Exercise objective: Transcribe all of the lines below verbatim, omitting the pictures from your answer.

(Data entries)
§
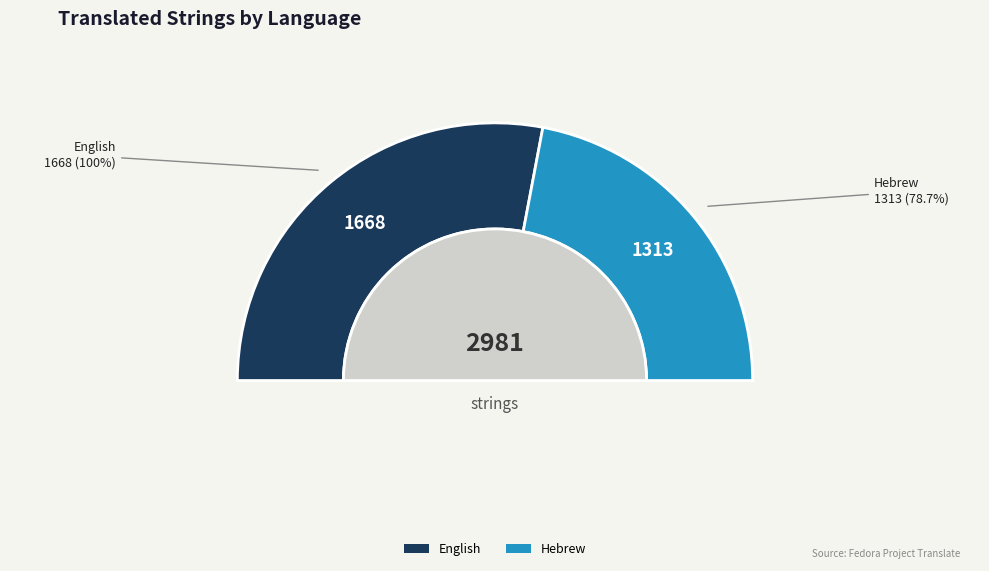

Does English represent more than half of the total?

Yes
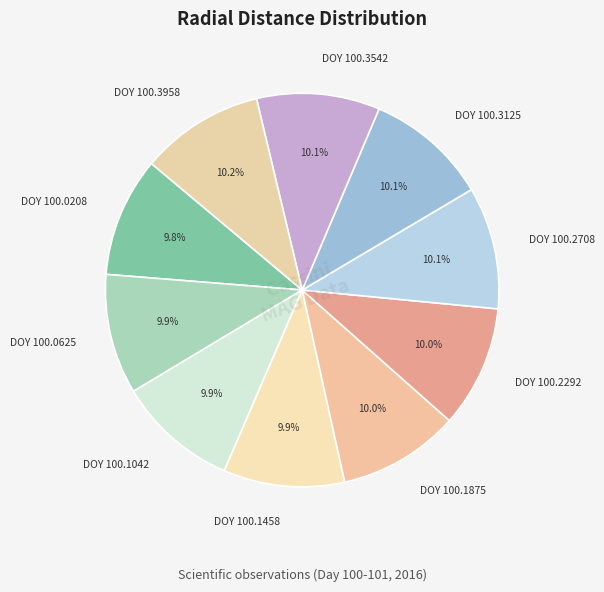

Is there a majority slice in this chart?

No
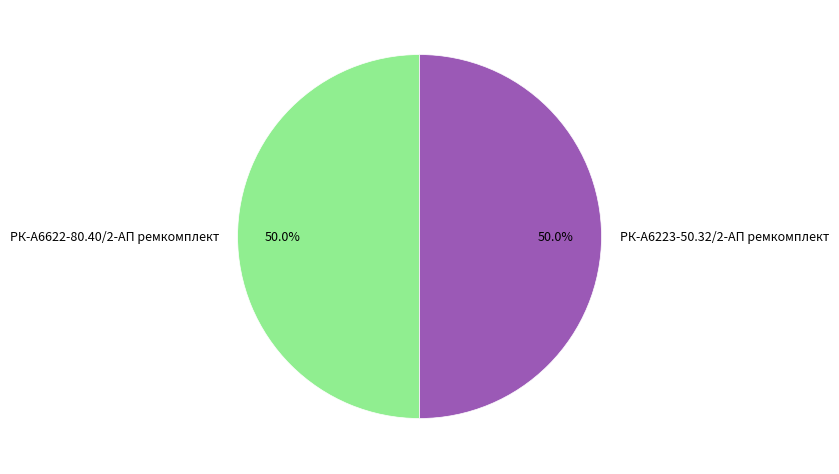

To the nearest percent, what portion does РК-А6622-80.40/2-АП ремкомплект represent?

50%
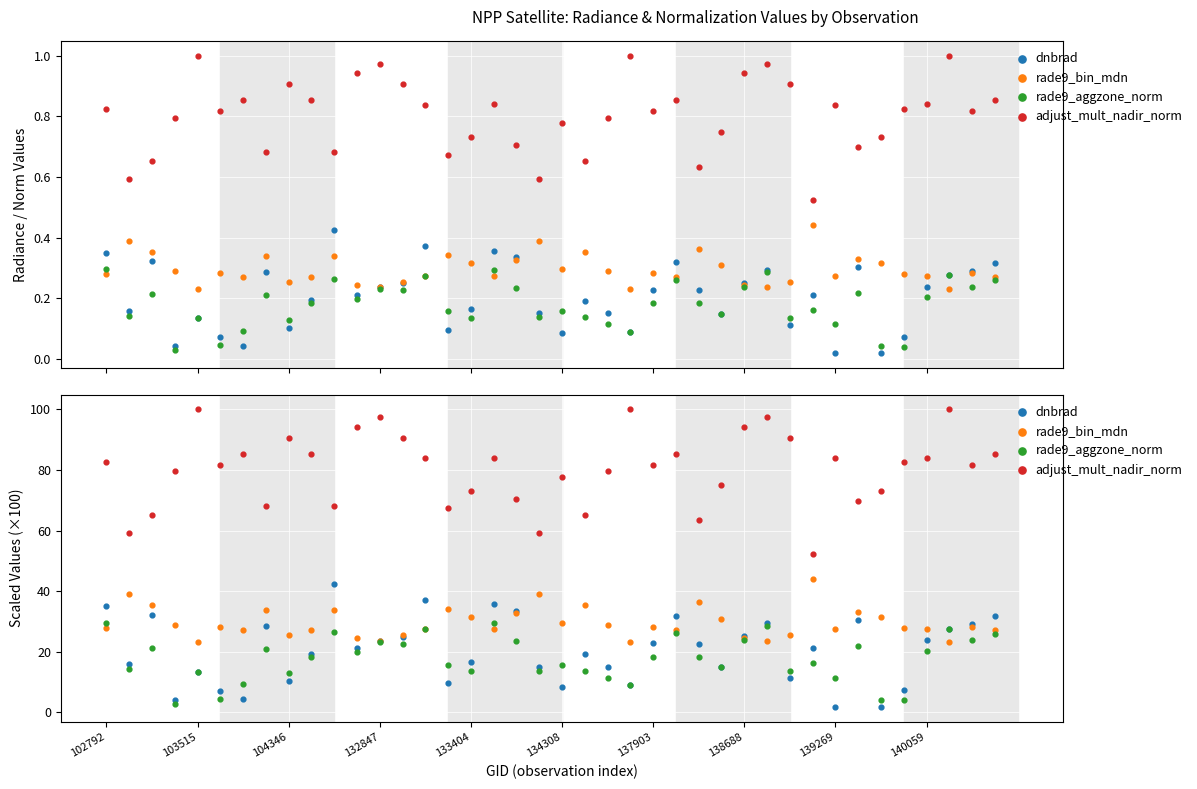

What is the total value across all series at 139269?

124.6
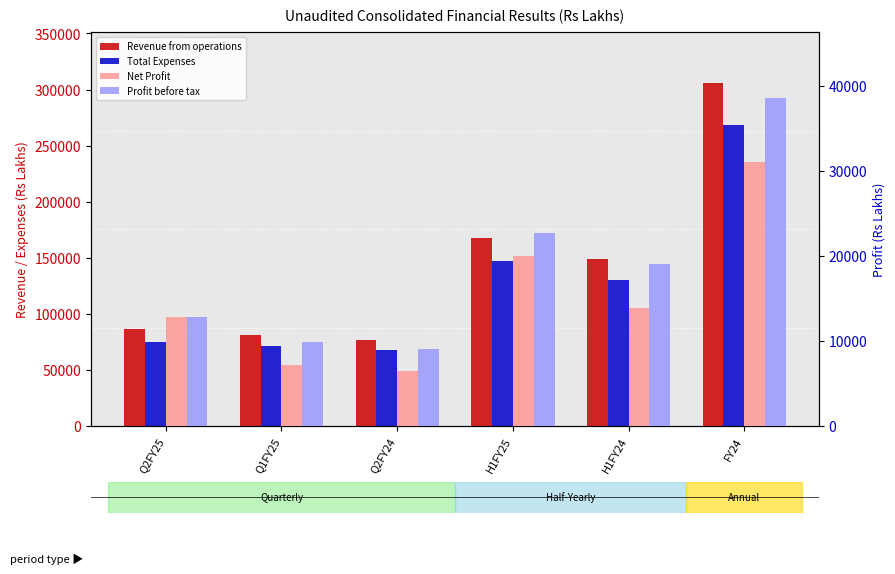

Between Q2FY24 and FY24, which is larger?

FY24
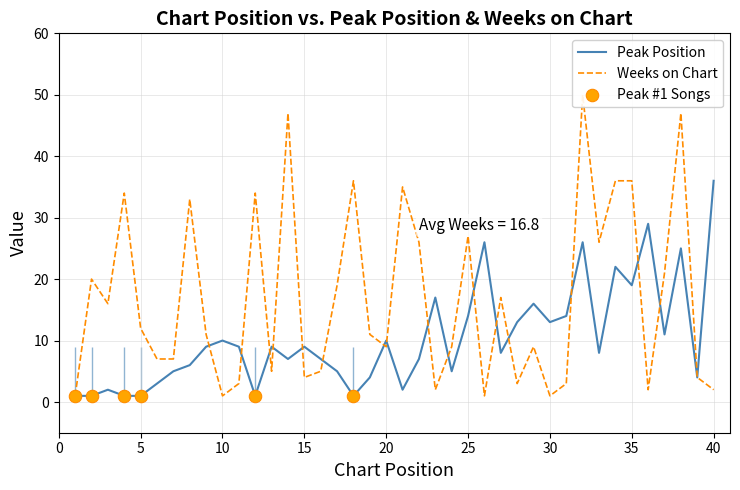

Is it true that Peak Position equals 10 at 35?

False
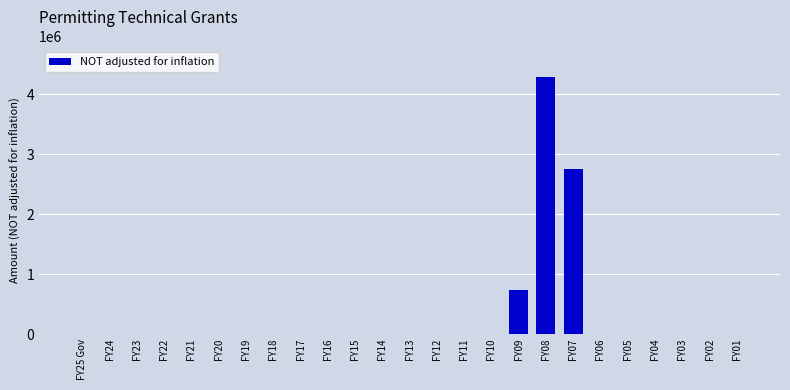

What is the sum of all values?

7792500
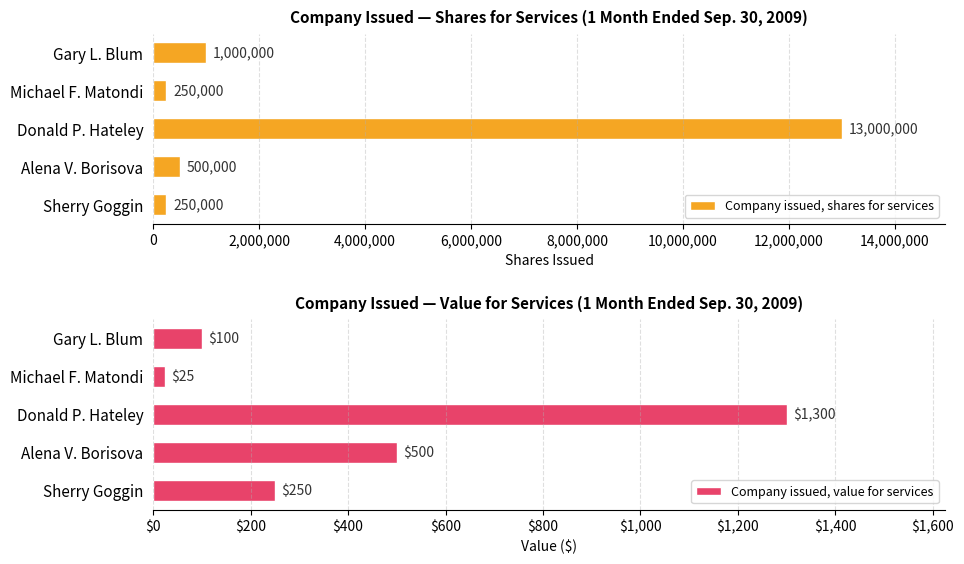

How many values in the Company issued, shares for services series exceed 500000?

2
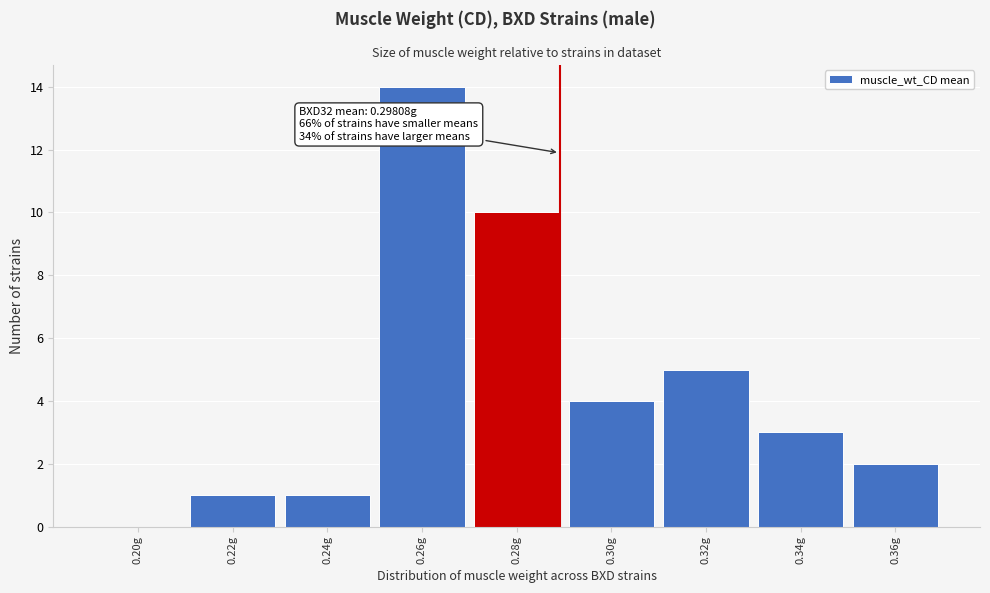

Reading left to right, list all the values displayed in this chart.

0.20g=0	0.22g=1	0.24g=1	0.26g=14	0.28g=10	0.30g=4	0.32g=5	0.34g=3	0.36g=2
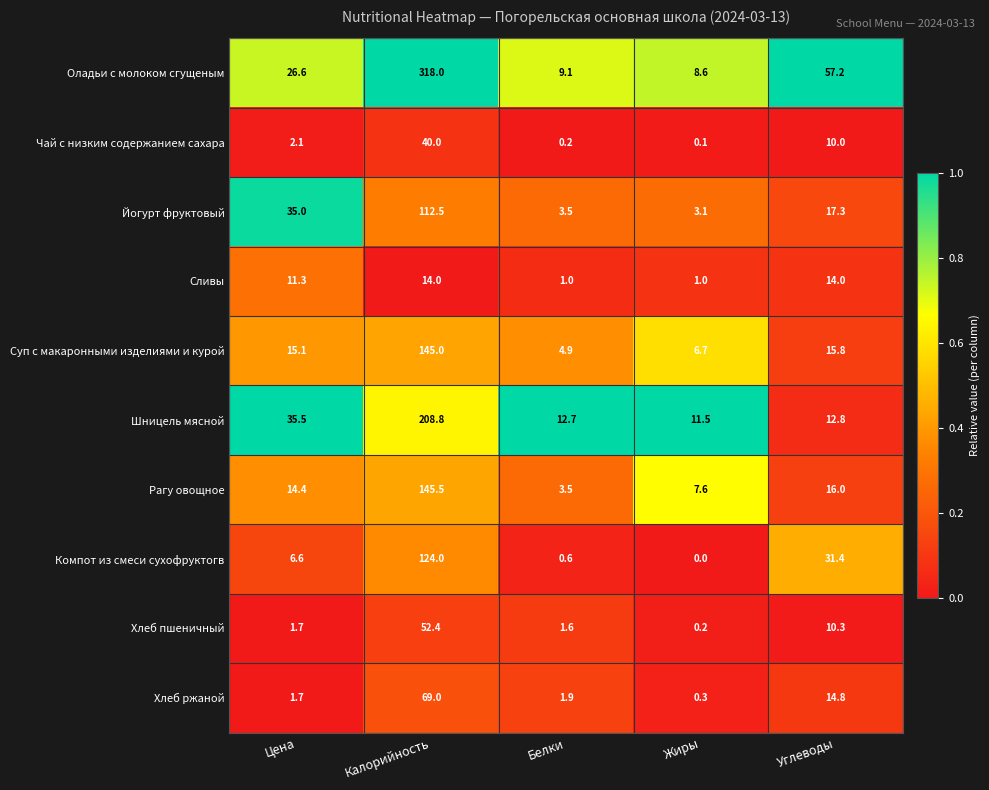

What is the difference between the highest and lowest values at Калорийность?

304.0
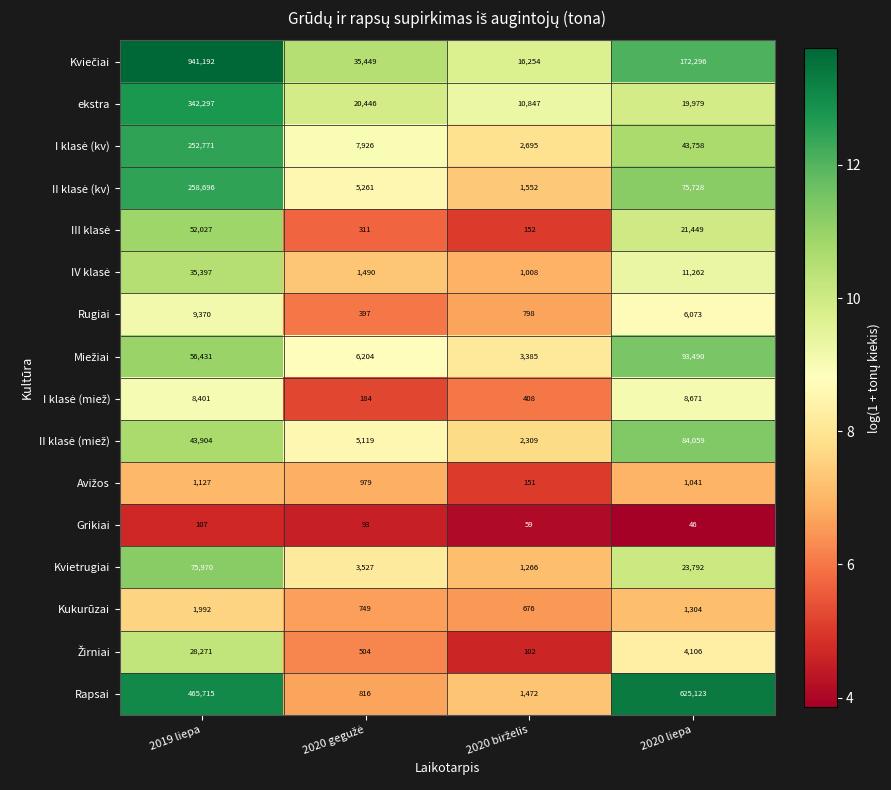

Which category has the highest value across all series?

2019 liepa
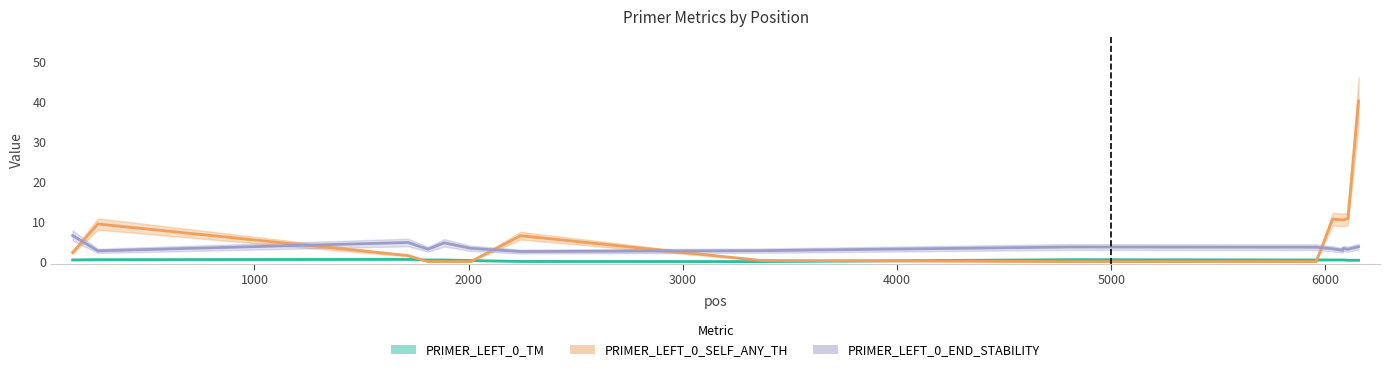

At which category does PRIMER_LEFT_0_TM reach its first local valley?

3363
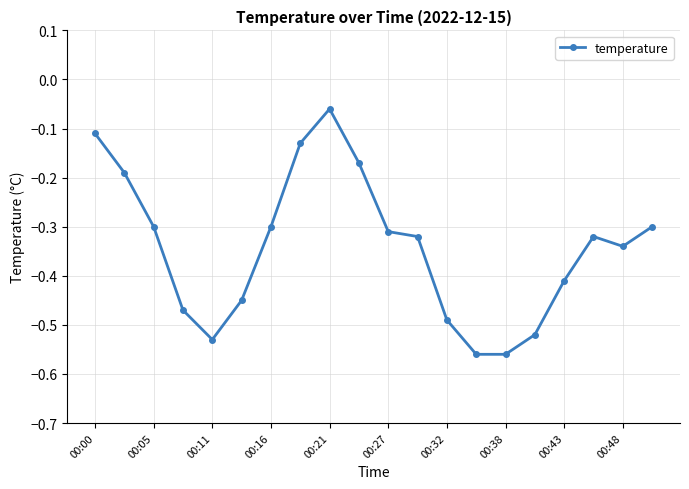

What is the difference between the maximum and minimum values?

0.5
§
Answer:
Does English represent more than half of the total?

Yes

Is there a majority slice in this chart?

No

To the nearest percent, what portion does РК-А6622-80.40/2-АП ремкомплект represent?

50%

What is the total value across all series at 139269?

124.6

Between Q2FY24 and FY24, which is larger?

FY24

Is it true that Peak Position equals 10 at 35?

False

What is the sum of all values?

7792500

How many values in the Company issued, shares for services series exceed 500000?

2

Reading left to right, list all the values displayed in this chart.

0.20g=0	0.22g=1	0.24g=1	0.26g=14	0.28g=10	0.30g=4	0.32g=5	0.34g=3	0.36g=2

What is the difference between the highest and lowest values at Калорийность?

304.0

Which category has the highest value across all series?

2019 liepa

At which category does PRIMER_LEFT_0_TM reach its first local valley?

3363

What is the difference between the maximum and minimum values?

0.5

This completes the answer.